Supplied data Start Marker

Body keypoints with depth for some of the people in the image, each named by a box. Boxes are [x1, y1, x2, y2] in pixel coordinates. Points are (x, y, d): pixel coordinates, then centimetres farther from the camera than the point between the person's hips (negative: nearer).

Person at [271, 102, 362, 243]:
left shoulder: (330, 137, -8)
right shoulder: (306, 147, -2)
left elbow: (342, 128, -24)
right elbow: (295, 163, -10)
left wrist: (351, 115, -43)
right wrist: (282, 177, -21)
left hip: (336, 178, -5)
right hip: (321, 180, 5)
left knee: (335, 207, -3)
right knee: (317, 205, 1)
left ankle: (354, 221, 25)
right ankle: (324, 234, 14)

Supplied data End Marker

Task item
Put each line of the records above into a numbered list, omitting any blank lines.

Response to the exercise
1. Body keypoints with depth for some of the people in the image, each named by a box. Boxes are [x1, y1, x2, y2] in pixel coordinates. Points are (x, y, d): pixel coordinates, then centimetres farther from the camera than the point between the person's hips (negative: nearer).
2. Person at [271, 102, 362, 243]:
3. left shoulder: (330, 137, -8)
4. right shoulder: (306, 147, -2)
5. left elbow: (342, 128, -24)
6. right elbow: (295, 163, -10)
7. left wrist: (351, 115, -43)
8. right wrist: (282, 177, -21)
9. left hip: (336, 178, -5)
10. right hip: (321, 180, 5)
11. left knee: (335, 207, -3)
12. right knee: (317, 205, 1)
13. left ankle: (354, 221, 25)
14. right ankle: (324, 234, 14)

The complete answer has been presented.